A quick search revealed that Bash does support matching strings against regex patterns! The bad news is that doing so is fraught with peril to the uninitiated. I spent way too much time getting this part working:

abbr_host=$(echo "$HOSTNAME" | sed 's/\..*$//')
abbr_pat='[-_ ]'
[[ "$abbr_host" =~ $abbr_pat ]] && abbr_host=$(echo "$abbr_host" | sed 's/\([[:alnum:]]\)[[:alnum:]]*/\1/g')

The abbr_host= parts are the same as above, just split into two lines. The weird bit is the double-bracket conditional.

When you are learning shell scripting, you pretty much get the adage “quote all the things!” pounded into you. This is because the Bourne shell and its descendants have some absolutely retarded rules regarding “null” values. For example, in (ba)sh, there is a command named [ that is commonly used for conditional statements. Yes, it’s a command, it’s not actually syntax. (In fact, it’s a synonym for another command named test.) This command accepts a variable number of arguments, and it tries to assemble these arguments into something resembling a conditional expression. This is a silly way of doing things on its own, but it gets worse when combined with how the shell performs expansion and substitution.
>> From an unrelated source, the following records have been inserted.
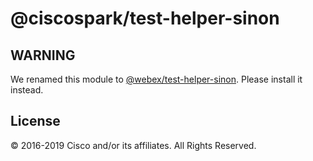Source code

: # @ciscospark/test-helper-sinon

## WARNING

We renamed this module to [@webex/test-helper-sinon](https://www.npmjs.com/package/@webex/test-helper-sinon). Please install it instead.

## License

© 2016-2019 Cisco and/or its affiliates. All Rights Reserved.
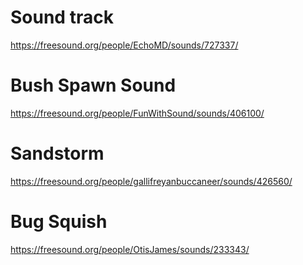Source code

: # Sound track
https://freesound.org/people/EchoMD/sounds/727337/

# Bush Spawn Sound
https://freesound.org/people/FunWithSound/sounds/406100/

# Sandstorm
https://freesound.org/people/gallifreyanbuccaneer/sounds/426560/

# Bug Squish
https://freesound.org/people/OtisJames/sounds/233343/
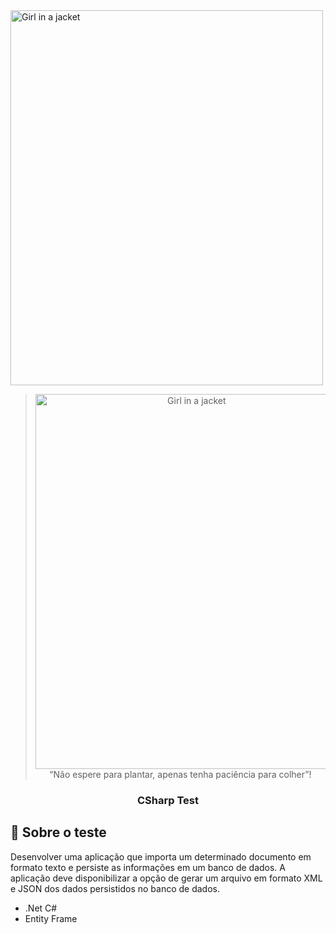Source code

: <img src="https://www.mestrephp.com.br/site/wp-content/uploads/2018/10/csharp.png" alt="Girl in a jacket" style="width:500px;height:600px;">
<blockquote align="center"> <img src="https://www.mestrephp.com.br/site/wp-content/uploads/2018/10/csharp.png" alt="Girl in a jacket" style="width:500px;height:600px;"> “Não espere para plantar, apenas tenha paciência para colher”!</blockquote>
<h3 align="center">
  <strong>CSharp Test</strong>
</h3>

## :rocket: Sobre o teste

Desenvolver uma aplicação que importa um determinado documento em formato texto e persiste as informações em um banco de dados. A aplicação deve disponibilizar a opção de gerar um arquivo em formato XML e JSON dos dados persistidos no banco de dados.
- .Net C#
- Entity Frame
To illustrate, if you pass the [ command the argument -n and a string, it’s supposed to test whether or not the string is empty (zero-length). Specifically, it gives a false result if the string is empty, and a true result otherwise:

[ -n foo ] # => true
[ -n "" ]  # => false

One might think to use this to test whether or not a variable has a value. (Warning: incorrect code follows)

if [ -n $special_instructions ]; then handle_specially; else handle_normally; fi

Written in that way, handle_specially will always be run. If $special_instructions happened to have a value, it works as expected. If it didn’t, however, the shell removes the variable reference entirely before calling [, so what gets executed is [ -n ]. And if we check the manual, when [ is called with one argument, its behavior is to give a true result if that argument isn’t null (and the string -n isn’t null—it’s a string of length 2). Cool, huh? Yeah.

The solution is to put double (not single, God help you) quotes around the variable reference:

if [ -n "$special_instructions" ]; then handle_specially; else handle_normally; fi

This works how you wanted; if $special_instructions is null/empty, its reference still gets removed by the shell, but it leaves the resulting "" (which the manual calls an “explicitly null value”). Thus [ still gets two arguments, and will check to see the first arg is -n, and then know to check the second arg for nullness.

That was a long aside, but it’s necessary to understand the above to appreciate the irony of the next point. Going back to the code:

[[ "$abbr_host" =~ $abbr_pat ]]

This amazingly does not work right if you quote the pattern variable. Gotta leave it unquoted, despite the extremely numerous cases where leaving variable references unquoted can burn you. If you see him, feel free to ask Stallman why this has to work this way (be warned: he’ll try to distract you by changing the subject to copyright law or something).

Wow, I’ve written a lot of words and didn’t even get to the frustrating part of the code. Guess this just became a multi-part article.